WARNING...I'm a bit honest in this one....
As I sit in this hospital room day in and day out, there is so much time for reflection. Of course, I do spend a lot of time missing my kids and what was our normal, struggling to realize and accept our "normal" as it is now. I recognize this is temporary, just a season in life, however, that doesn't minimize the pain my heart feels as I watch my babies walk down the hall each day as I tell them good bye.
I am entering my third week in the hospital. Three weeks have gone by that I haven't kissed my children goodnight right before they closed their eyes, rocked my precious baby boy, prepared dinner for my family, snuggled next to my husband as we drifted off to sleep, or even simply listening to the ins and outs of our sweet home such as Amber singing with her earphones on, or William jabbering away with his toys. It is easy for one to tell me "this too shall pass", but for this mother of three, the passing drifts by so slow.

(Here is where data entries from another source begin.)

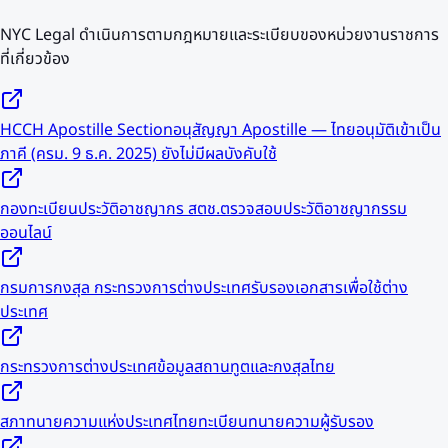
NYC Legal ดำเนินการตามกฎหมายและระเบียบของหน่วยงานราชการ
ที่เกี่ยวข้อง
HCCH Apostille Section
อนุสัญญา Apostille — ไทยอนุมัติเข้าเป็น
ภาคี (ครม. 9 ธ.ค. 2025) ยังไม่มีผลบังคับใช้
กองทะเบียนประวัติอาชญากร สตช.
ตรวจสอบประวัติอาชญากรรม
ออนไลน์
กรมการกงสุล กระทรวงการต่างประเทศ
รับรองเอกสารเพื่อใช้ต่าง
ประเทศ
กระทรวงการต่างประเทศ
ข้อมูลสถานทูตและกงสุลไทย
สภาทนายความแห่งประเทศไทย
ทะเบียนทนายความผู้รับรอง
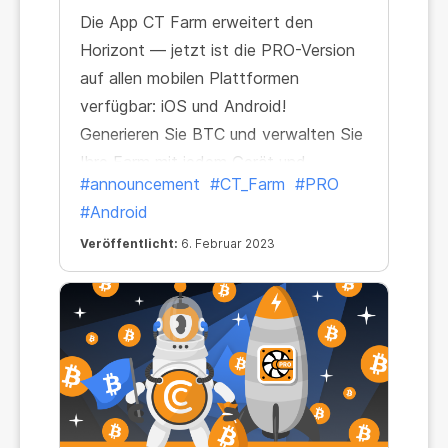
Die App CT Farm erweitert den
Horizont — jetzt ist die PRO-Version
auf allen mobilen Plattformen
verfügbar: iOS und Android!
Generieren Sie BTC und verwalten Sie
Ihre Farm mit jedem Gerät und –
#announcement
#CT_Farm
#PRO
weltweit – von jedem beliebigen
#Android
Standort aus.
Veröffentlicht:
6. Februar 2023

As with any mother, mother's are defined by the role they play in their children's lives and the legacy they leave. When I became a mother 15 years ago, as young as I was, I was determined to set an example for my daughter that she would forever carry with her. I wanted her to see in me my determination to succeed, the unconditional love I had for her, and most importantly the presence of God in me. For many years, it was just her, my precious Amber. So each day, I worked toward making sure she felt safe, secure, loved, and knew God. She was my rock, and in many ways, she taught me far more than I think I've taught her. She has taught me patience, grace, and how to truly deeply trust in God.

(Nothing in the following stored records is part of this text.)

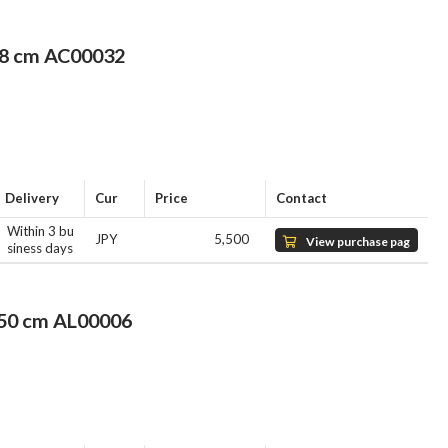
e
 cm AC00032
Delivery
Cur
Price
Contact
Within 3 bu
JPY
5,500
View purchase pag
siness days
e
 cm AL00006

God saw fit to allow me to become a mother of two. Although so many years past between Amber and William, my role as a mother never changed. Except now, I took on this role alongside being a wife to my Husband. Once again, I stand amazed at what he, even at such a young age, has taught me. From the beginning, he taught us strength, patience, and most importantly the power of prayer and trusting God. As he laid so peacefully in the NICU, we struggled with our heavy hearts leaving him daily/nightly. However, we relied on God and prayer to carry us. Even today, our precious William teaches us to laugh at the small stuff, and even through struggles, there is an innocence in all of us.
Now, this day, I am a mother of three. Although our Elizabeth Grace is still growing in my womb, she is ours. As the days and weeks pass by, I struggle with trying to be a mother to three children at a time when one of those children so desperately relies on me. Time and time again doctors, nurses, friends, and family have told me I cannot sit here and "worry" or "think" about my children at home. How can anyone expect a mother of one, two, or three, to turn the switch to "off". As a mother, we instinctively live to provide for, nurture, and love our children despite life's obstacles or challenges that may stand in our way. I recognize my role in assuring Elizabeth Grace is born strong and healthy, but don't I still have that same role with Amber and William?
This journey has been and continues to be a roller coaster of emotions. I'll be honest, there are just some days, I don't want to face this "normal" or another day of riding a roller coaster trying to make it "all" work. However, even from this bed, miles away from my home and my children, I am a mother of three, and I will forever be a mother of three.